Objective:
Please format every line of the records as a Markdown table with the columns Row and Line, numbering the rows and skipping blank lines. Leave the pictures out of the answer.

══════

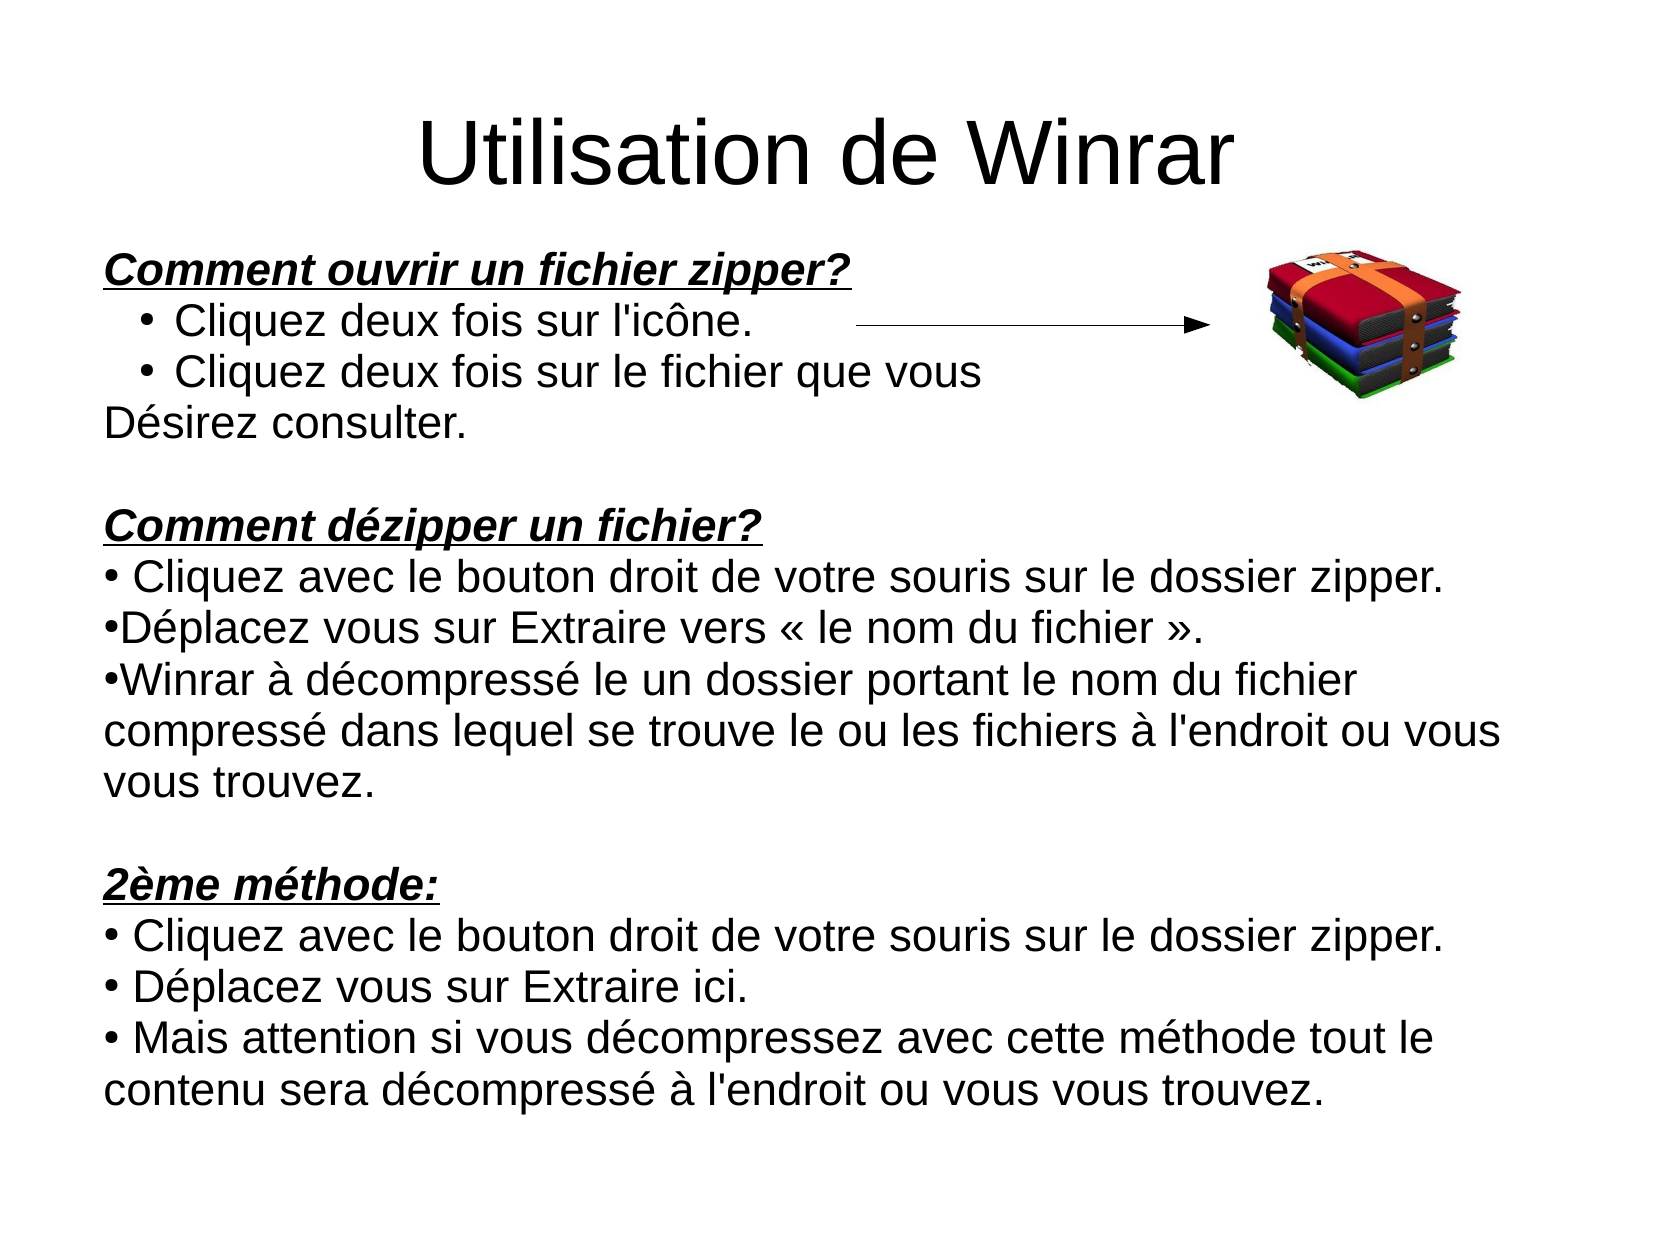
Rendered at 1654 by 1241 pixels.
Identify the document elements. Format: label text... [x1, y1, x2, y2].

text_box Comment ouvrir un fichier zipper? Cliquez deux fois sur l'icône. Cliquez deux fois sur le fichier que vous Désirez consulter. Comment dézipper un fichier? Cliquez avec le bouton droit de votre souris sur le dossier zipper. Déplacez vous sur Extraire vers « le nom du fichier ». Winrar à décompressé le un dossier portant le nom du fichier compressé dans lequel se trouve le ou les fichiers à l'endroit ou vous vous trouvez. 2ème méthode: Cliquez avec le bouton droit de votre souris sur le dossier zipper. Déplacez vous sur Extraire ici. Mais attention si vous décompressez avec cette méthode tout le contenu sera décompressé à l'endroit ou vous vous trouvez. [88, 236, 1565, 1122]
picture [1251, 236, 1477, 408]
title Utilisation de Winrar [82, 56, 1571, 250]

══════

Answer to this exercise:
| Row | Line |
|---|---|
| 1 | Rendered at 1654 by 1241 pixels. |
| 2 | Identify the document elements. Format: label text... [x1, y1, x2, y2]. |
| 3 | text_box Comment ouvrir un fichier zipper? Cliquez deux fois sur l'icône. Cliquez deux fois sur le fichier que vous Désirez consulter. Comment dézipper un fichier? Cliquez avec le bouton droit de votre souris sur le dossier zipper. Déplacez vous sur Extraire vers « le nom du fichier ». Winrar à décompressé le un dossier portant le nom du fichier compressé dans lequel se trouve le ou les fichiers à l'endroit ou vous vous trouvez. 2ème méthode: Cliquez avec le bouton droit de votre souris sur le dossier zipper. Déplacez vous sur Extraire ici. Mais attention si vous décompressez avec cette méthode tout le contenu sera décompressé à l'endroit ou vous vous trouvez. [88, 236, 1565, 1122] |
| 4 | picture [1251, 236, 1477, 408] |
| 5 | title Utilisation de Winrar [82, 56, 1571, 250] |